Obligation to continue coverage during strike or layoff
Question: How would benefits and employees' pensions be affected by a strike or layoff? For example, are employers obligated to continue coverage during the strike (in the case of unionized workers) or layoff (for both union and non-union employees)? I know in the non-union context, employers can be on the hook if an employee becomes disabled during the reasonable notice period. Could similar liabilities arise for unionized employees during a strike or layoff?
Answer: There is no single answer to this question. Whether an employer must continue benefits and pension and benefits plan premiums during a legal strike or lockout will depend upon the governing labour legislation, the terms of the collective agreements before and after the work stoppage, any back-to-work agreement negotiated by the parties, the facts surrounding a particular claim for benefits and, possibly, past practice in similar situations.
Generally speaking, the commencement of a legal strike or lockout will terminate a collective agreement but not the employment status of the striking or locked out employees. However, the rights attached to employee status differ when a collective agreement is not in force. As no work is being performed during a work stoppage, wages and benefits premised upon the actual performance of work are not being earned or accrued. Without more, an employer would be justified in ceasing to pay benefits premiums, pension contributions and the like, in the same manner as it ceases to pay wages to employees who are locked out or on strike.
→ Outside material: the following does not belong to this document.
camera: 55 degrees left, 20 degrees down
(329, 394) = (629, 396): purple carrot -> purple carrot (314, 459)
Whether the employer would ultimately become responsible for payment of premiums would depend on the terms negotiated by the parties and whether those terms could be interpreted as imposing an obligation on the employer to make retroactive payments.
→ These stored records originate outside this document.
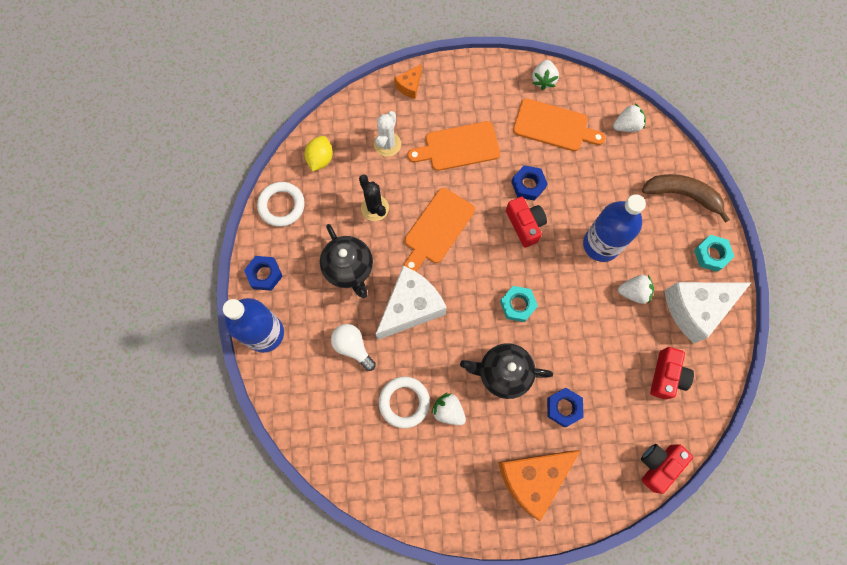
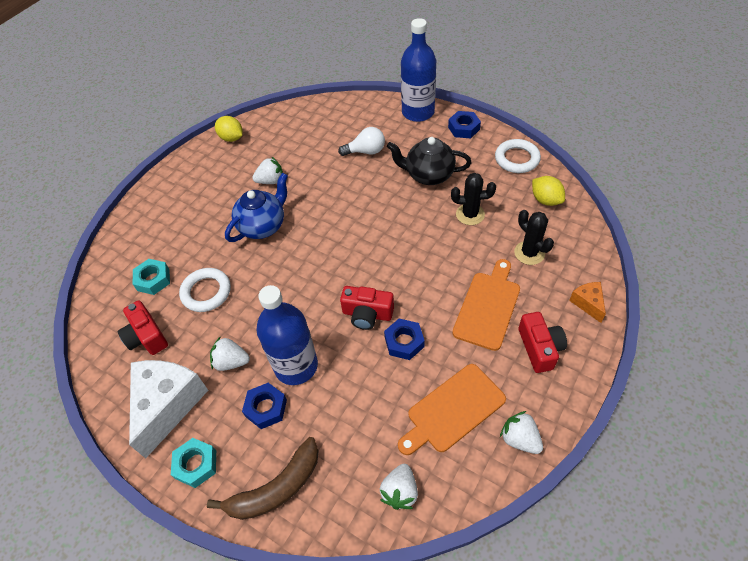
camera: 130 degrees right, 20 degrees down
(387, 144) = (529, 253): white cactus -> black cactus
(404, 402) = (301, 160): white ring -> white ring (206, 292)
(411, 307) = (365, 197): white cheese -> none
(419, 505) = (231, 138): none -> yellow lemon
(437, 228) = (417, 247): orange cutting board -> none
(503, 373) = (263, 226): black teapot -> blue teapot
(517, 305) = (303, 265): turquoise nut -> turquoise nut (153, 280)
(532, 478) = (181, 203): orange cheese -> none
(563, 408) = (202, 249): blue nut -> blue nut (266, 408)
(633, 292) = (231, 362): white strawberry -> white strawberry turned 60 degrees clockwise
(658, 465) = (102, 284): red camera -> red camera (539, 348)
However, many jurisdictions have enacted legislation that limits an employer’s ability to cease payment and accrual of employee benefits during a strike or lockout. The Canada Labour Code prohibits an employer from denying pension rights or benefits to which an employee would otherwise be entitled but for the cessation of the employee’s work as a result of a legal strike or lockout as well as from cancelling or threatening to cancel insurance plans — including medical, dental, disability, life or other insurance plans — and from denying employee benefits under those plans in the event of a legal strike or lockout where the employees’ bargaining agent has paid or offered to pay the amounts necessary to continue the plans.
The Alberta Labour Relations Code prohibits an employer from denying any “pension rights or benefits or insurance rights or benefits to which the employee would be entitled but for the cessation of work by the employee as the result of a legal strike or lockout or strike.” This provision has been interpreted as preserving accrued medical, dental, disability, life or other insurance benefits but excluding uninsured sick leave. The act also requires an employer to accept insurance premiums from the bargaining agent to continue an insurance scheme during a strike or lockout.
British Columbia legislation also requires the employer to accept payment tendered by the bargaining agent during a work stoppage and prohibits denial of a benefit described in that subsection. However, it permits a trade union and an employer to agree in writing to specifically exclude this provision.
The Saskatchewan Trade Union Act makes it an unfair labour practice to deny or threaten to deny any pension, health or medical rights or benefits the employee enjoyed prior to a work stoppage or to her exercising of any such right.
As the legislation varies from jurisdiction to jurisdiction, it is important the particular language of the relevant statute be examined in the context of all of the surrounding circumstances to determine the extent to which employee benefits are protected during a work stoppage.
Note that, with respect to the payment of benefits to employees absent during a work stoppage, the situation of an employee already absent at the time of a work stoppage differs from that of an employee whose claim arises after it begins. In the former case, arbitrators have typically applied the “fundamental reason for the absence doctrine” to prevent the employer from cutting off benefits to an absent employee when the bargaining unit strikes or is locked out. Under this doctrine, the absent employee remains absent due to illness or disability and is not re-characterized as a striking or locked out employee.
The rights of non-union employees are less defined. Without an express or implied contractual right or statutory authorization, the layoff of a non-union employee may actually constitute constructive dismissal. However, some jurisdictions do permit temporary layoffs. For example, the Alberta Employment Standards Code authorizes an employer to implement a temporary 60-day layoff that does not terminate the employment relationship until the expiry of the stipulated period. The legislation does not expressly require continuation of benefits during 60-day period but, given the magnitude of potential liability, it is crucial the circumstances of the individual case be assessed to determine whether a layoff can be implemented without breaching the employment contract and what contractual or legislative provisions might apply to determine whether any or all benefits should be continued.
This caution is equally true with respect to a cessation of benefits in a unionized labour environment. Should an employer allow its employees’ health insurance to lapse in circumstances subsequently determined to be in breach of a collective agreement or statutory prohibition, the damages could well encompass losses sustained by employees as consequence of the breach.